Researchers say that small language models are new anger
Original version It appeared in Quanta Magazine.
Large language models work well because they are very large. The latest models of Openai, Meta and Deepseek use hundreds of billions of “adjustable handles that determine the relationship between data and are used during the training process. With more parameters, models are better able to identify patterns and fittings that in turn make them more powerful and accurate.
But this power comes at a cost. The training of a model with hundreds of billions of parameters has huge computational resources. For example, Google has spent $ 191 million to teach its Gemini 1.0 Ultra. Large language models (LLMS) every time they respond to a request require significant computational power, which makes them infamous energy wolves. According to the Electrical Research Institute, a single query to ChatGPT consumes about 10 times more than a Google search.
In response, some researchers are now thinking little. IBM, Google, Microsoft and Openai have released all small language models (SLM) that use several billion parameters – part of their LLM counterparts.
Small models are not used as public tools such as their older cousin. But they can be superior to specific and narrower tasks such as summary of conversation, answering patient questions as a chat daddy’s health care and gathering data on smart devices. “For many things, a 8 billion parameter model is actually very good,” said Zico Kolter, a computer scientist at the University of Carnegie Melon. They can also run on a laptop or mobile instead of a huge data center. (There is no consensus on the precise definition of “small”, but the new models all maximize about 10 billion parameters.)
Researchers use a few tricks to optimize the training process for these small models. Large models often scratch raw training data from the Internet, which can be organized, dirty and processed. But these large models can produce a high quality dataset that can be used to teach a small model. This approach, namely the distillation of knowledge, acquires a larger pattern to effectively provide his or her education, such as a teacher who teaches the student. “Reason [SLMs] Be very good with such small models, and such data is that they use high quality data instead of dirty things. “
Researchers have also examined the ways to create small models by starting with large models and trimming. One method, known as pruning, requires the removal of the unnecessary or inefficient parts of a neural network – a wide network of connected data points that are the basis of a large model.
Pruning inspired by a neural network in real life, the human brain, which achieves efficiency by observing the relationship between synapses as an individual. Today’s pruning approaches go back to an article in 1989 in which Ian Lecon’s computer scientist now argues in Meta that up to 90 % of the parameters in a trained neural network can be eliminated without sacrificing efficiency. He called this method “optimal brain damage”. Pruning can help researchers adjust a small tongue model for a particular task or environment.

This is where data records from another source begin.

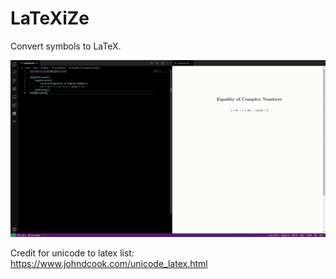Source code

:# LaTeXiZe

Convert symbols to LaTeX.

![](example.gif)

Credit for unicode to latex list:
https://www.johndcook.com/unicode_latex.html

For researchers interested in how to do what they do, smaller models offer a cheap way to test new ideas. And since they have fewer parameters than large models, their argument may be clearer. “If you want to build a new model, you have to try things,” said Leshem Choshen, a research scientist at Mit-Ibm Watson AI. “Small models allow researchers to test with low stock.”
Large and expensive models, with their growing parameters, will be useful for programs such as public chat, image generator and drug discovery. But for many users, a small, targeted model will also work well, while researchers are easier to train and build. “These efficient models can save money, time and calculate,” Chooshan said.
The main story Printed with permission from Quanta Magazine, An independent publishing in terms of editorial Simmons Foundation Their mission is to strengthen the general understanding of science by covering research developments and mathematics and physical sciences and life.